Note: CloudFormation does not directly support configuring the compromised credentials risk configuration through AWS::Cognito::UserPool. After deploying the stack, you will need to configure the risk settings using the AWS Console or CLI.

Terraform (optional)

Use these Terraform resources to create a Cognito User Pool with advanced security and compromised credentials blocking:

resource "aws_cognito_user_pool" "example" {
  name = "secure-user-pool"

  user_pool_add_ons {
    advanced_security_mode = "ENFORCED"
  }

  password_policy {
    minimum_length    = 12
    require_lowercase = true
    require_numbers   = true
    require_symbols   = true
    require_uppercase = true
  }
}

resource "aws_cognito_risk_configuration" "example" {
  user_pool_id = aws_cognito_user_pool.example.id

  compromised_credentials_risk_configuration {
    actions {
      event_action = "BLOCK"
    }
    event_filter = ["SIGN_IN"]
  }
}

This configuration:

• Creates a user pool with advanced security in ENFORCED mode
• Configures compromised credentials detection for sign-in events
• Blocks sign-in attempts when compromised credentials are detected

Verification

After making changes, verify the configuration is correct:

1. In the Cognito console, go to your user pool
2. Choose the Threat protection tab
3. Confirm that:
   • Threat protection shows as Active
   • Enforcement mode is set to Full function
   • Under Compromised credentials, Sign-in is selected and Action is Block sign-in

Verify with AWS CLI

Check the user pool's advanced security mode:

aws cognito-idp describe-user-pool \
    --user-pool-id <your-user-pool-id> \
    --query 'UserPool.UserPoolAddOns' \
    --region us-east-1

Expected output:

{
    "AdvancedSecurityMode": "ENFORCED"
}

Check the risk configuration:

aws cognito-idp describe-risk-configuration \
    --user-pool-id <your-user-pool-id> \
    --region us-east-1

Verify the output includes:

{
    "RiskConfiguration": {
        "CompromisedCredentialsRiskConfiguration": {
            "EventFilter": ["SIGN_IN"],
            "Actions": {
                "EventAction": "BLOCK"
            }
        }
    }
}

Additional Resources

• Amazon Cognito threat protection
• Compromised credentials detection
• Cognito User Pool pricing
• Prowler Check Documentation

Notes

• Pricing impact: Advanced security features require the Plus tier, which has different pricing than the Essentials tier.

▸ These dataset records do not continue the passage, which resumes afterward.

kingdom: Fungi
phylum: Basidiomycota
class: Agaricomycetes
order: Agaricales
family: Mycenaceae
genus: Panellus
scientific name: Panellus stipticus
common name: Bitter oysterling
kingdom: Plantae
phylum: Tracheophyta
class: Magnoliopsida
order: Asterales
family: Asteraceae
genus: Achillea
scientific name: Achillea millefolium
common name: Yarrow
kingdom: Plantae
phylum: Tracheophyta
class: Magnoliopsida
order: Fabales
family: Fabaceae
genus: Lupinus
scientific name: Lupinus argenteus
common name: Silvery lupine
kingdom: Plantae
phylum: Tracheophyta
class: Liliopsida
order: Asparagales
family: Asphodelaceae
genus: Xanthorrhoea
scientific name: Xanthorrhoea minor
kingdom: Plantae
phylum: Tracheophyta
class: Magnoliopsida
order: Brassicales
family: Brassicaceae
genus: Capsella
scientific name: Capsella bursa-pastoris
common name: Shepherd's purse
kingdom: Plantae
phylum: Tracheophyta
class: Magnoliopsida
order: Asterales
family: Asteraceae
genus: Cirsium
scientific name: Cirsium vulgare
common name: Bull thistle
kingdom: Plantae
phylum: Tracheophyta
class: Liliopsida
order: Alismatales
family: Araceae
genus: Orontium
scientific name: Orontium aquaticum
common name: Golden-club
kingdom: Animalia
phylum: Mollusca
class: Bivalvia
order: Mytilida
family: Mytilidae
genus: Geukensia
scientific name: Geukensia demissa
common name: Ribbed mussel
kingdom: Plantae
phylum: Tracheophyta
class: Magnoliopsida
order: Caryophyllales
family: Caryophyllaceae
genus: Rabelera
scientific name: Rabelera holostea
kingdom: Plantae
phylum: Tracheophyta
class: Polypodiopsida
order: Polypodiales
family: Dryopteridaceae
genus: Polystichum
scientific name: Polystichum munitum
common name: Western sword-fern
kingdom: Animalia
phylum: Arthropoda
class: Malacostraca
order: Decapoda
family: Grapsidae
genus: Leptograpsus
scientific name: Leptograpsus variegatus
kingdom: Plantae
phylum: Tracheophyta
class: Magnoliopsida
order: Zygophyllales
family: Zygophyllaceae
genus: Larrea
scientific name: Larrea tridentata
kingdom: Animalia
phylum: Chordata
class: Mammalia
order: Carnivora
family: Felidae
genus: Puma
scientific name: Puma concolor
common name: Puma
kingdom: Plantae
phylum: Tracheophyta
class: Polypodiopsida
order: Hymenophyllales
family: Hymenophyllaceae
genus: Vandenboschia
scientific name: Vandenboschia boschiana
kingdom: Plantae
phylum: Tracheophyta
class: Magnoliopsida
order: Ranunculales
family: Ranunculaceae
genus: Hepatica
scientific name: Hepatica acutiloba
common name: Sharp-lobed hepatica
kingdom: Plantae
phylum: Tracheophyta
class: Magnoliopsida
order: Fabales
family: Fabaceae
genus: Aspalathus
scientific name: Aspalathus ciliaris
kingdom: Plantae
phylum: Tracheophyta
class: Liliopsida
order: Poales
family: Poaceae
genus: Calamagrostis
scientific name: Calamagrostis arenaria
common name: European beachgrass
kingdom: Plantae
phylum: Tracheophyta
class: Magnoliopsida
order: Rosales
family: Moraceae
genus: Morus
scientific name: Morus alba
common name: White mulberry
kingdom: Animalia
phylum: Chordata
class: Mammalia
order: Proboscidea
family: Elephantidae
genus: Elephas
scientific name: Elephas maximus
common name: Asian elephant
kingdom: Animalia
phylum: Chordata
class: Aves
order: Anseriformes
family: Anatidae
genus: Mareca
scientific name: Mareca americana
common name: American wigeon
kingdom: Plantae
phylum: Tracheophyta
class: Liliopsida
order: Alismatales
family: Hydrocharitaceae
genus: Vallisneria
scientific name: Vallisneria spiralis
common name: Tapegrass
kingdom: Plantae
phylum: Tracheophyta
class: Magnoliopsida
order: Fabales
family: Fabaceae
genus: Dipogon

Review the pricing page before enabling.
• User experience: When a user's credentials are blocked, they will receive an error message. Consider having a clear password reset flow available.
• Defense in depth: For comprehensive protection, combine threat protection with MFA, strong password policies, and monitoring of security logs.
• Audit mode alternative: If you want to monitor without blocking, you can set the enforcement mode to "Audit-only" first to evaluate the impact before switching to full enforcement.